## Texto extraído
Ese viaje y su tono agridulce, retratado por Gilberto González Penilla hacen eco del cine de directores como Jim Jarmusch (especialmente de algo como Flores rotas, 2005) y Alexander Payne, dos cineastas con la capacidad de encontrar humor y tristeza por igual en sus entrañables personajes. El lazo parece ser más estrecho con Payne, en específico con Las confesiones del Sr. Schmidt (About Schmidt, 2002) con su amargado viudo protagonista –interpretado por Jack Nicholson–, aunque la liga podría extenderse a Los descendientes (The Descendants, 2011) o Nebraska (2013), otro par de trabajos en que las deficiencias familiares se subsanan gracias a la obligación que impone una pérdida.

Igual que en aquella película protagonizada por Nicholson, si el rompecabezas de Amores incompletos encuentra su forma se debe a la vulnerable y petulante actuación de Alejandro Camacho, quien consigue evitar la caricatura generacional –a la manera de Un padre no tan padre (2016), un ejemplo reciente– convirtiendo a José en algo más que sus limitaciones como persona. Este es un hombre que ha actuado por costumbre, no por dolo. Su falla es haber sido incapaz de identificar las posibilidades –y dichas– de una vida con una dosis extra de espontaneidad junto a su pareja.

Vivir para disfrutarlo, vaya si es complicado.

## Tarea 1
Devuelva, tal como aparece en el texto sobre Amores incompletos, el pasaje que va desde "Igual que en" hasta "a su pareja.", incluido este último.
## Tarea 2
Traduzca al inglés esta oración del texto sobre Amores incompletos: "Este es un hombre que ha actuado por costumbre, no por dolo."

## Material proporcionado
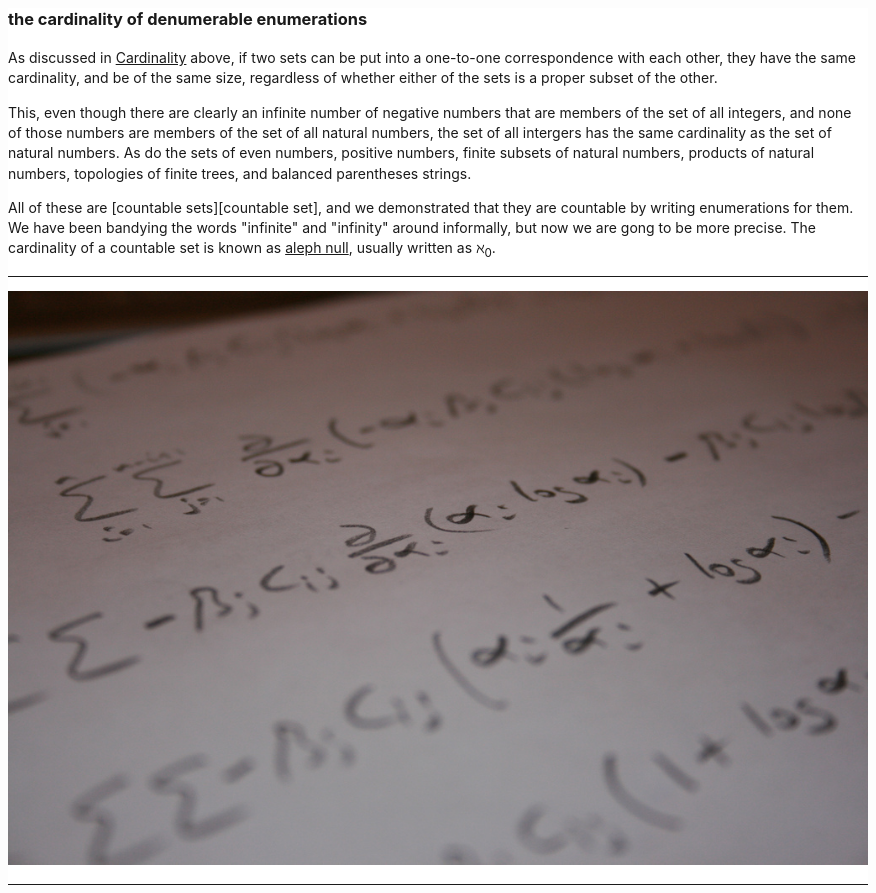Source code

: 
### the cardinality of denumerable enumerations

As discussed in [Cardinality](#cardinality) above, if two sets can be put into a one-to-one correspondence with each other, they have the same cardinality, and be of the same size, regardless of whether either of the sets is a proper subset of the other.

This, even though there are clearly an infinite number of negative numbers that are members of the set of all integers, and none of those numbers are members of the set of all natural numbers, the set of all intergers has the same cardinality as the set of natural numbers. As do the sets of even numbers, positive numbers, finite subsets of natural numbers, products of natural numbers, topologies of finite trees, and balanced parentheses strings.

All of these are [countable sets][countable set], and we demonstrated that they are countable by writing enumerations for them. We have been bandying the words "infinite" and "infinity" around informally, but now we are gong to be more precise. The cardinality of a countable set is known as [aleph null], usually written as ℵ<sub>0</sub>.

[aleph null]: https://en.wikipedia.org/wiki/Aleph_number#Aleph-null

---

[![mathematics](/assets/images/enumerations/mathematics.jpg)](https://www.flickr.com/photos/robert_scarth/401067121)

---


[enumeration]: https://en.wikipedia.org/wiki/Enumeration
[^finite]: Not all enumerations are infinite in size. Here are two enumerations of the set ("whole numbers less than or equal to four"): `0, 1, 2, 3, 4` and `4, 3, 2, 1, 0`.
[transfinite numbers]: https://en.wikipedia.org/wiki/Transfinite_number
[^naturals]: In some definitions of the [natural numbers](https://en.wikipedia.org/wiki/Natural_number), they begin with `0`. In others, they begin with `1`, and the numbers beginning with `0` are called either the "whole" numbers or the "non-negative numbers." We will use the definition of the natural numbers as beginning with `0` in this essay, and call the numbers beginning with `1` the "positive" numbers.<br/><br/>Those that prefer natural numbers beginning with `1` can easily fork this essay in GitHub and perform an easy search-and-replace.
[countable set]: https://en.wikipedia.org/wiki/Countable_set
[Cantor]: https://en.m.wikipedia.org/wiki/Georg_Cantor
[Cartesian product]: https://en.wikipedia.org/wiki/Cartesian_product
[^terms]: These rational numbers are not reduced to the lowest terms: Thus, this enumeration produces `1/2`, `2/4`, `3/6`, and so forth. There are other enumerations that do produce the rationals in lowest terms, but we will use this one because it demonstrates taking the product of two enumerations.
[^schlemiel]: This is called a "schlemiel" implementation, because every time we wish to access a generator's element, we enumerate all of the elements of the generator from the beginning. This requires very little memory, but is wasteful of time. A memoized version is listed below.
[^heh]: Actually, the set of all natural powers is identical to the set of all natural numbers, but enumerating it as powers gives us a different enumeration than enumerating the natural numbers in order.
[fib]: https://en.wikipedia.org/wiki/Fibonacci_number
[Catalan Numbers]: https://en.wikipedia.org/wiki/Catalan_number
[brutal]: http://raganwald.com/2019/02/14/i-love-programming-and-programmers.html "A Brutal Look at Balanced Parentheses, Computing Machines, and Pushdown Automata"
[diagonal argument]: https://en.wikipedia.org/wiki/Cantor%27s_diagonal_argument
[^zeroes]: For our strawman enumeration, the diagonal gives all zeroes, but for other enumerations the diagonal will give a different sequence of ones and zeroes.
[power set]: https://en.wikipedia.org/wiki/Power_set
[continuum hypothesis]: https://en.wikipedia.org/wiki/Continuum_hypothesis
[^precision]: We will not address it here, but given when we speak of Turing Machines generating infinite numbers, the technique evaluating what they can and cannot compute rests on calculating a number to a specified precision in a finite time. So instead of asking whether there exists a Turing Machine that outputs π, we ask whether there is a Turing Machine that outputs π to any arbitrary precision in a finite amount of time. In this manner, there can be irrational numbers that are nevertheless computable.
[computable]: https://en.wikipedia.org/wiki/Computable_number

## Resultado 1
Igual que en aquella película protagonizada por Nicholson, si el rompecabezas de Amores incompletos encuentra su forma se debe a la vulnerable y petulante actuación de Alejandro Camacho, quien consigue evitar la caricatura generacional –a la manera de Un padre no tan padre (2016), un ejemplo reciente– convirtiendo a José en algo más que sus limitaciones como persona. Este es un hombre que ha actuado por costumbre, no por dolo. Su falla es haber sido incapaz de identificar las posibilidades –y dichas– de una vida con una dosis extra de espontaneidad junto a su pareja.

## Resultado 2
This is a man who has acted out of habit, not out of malice.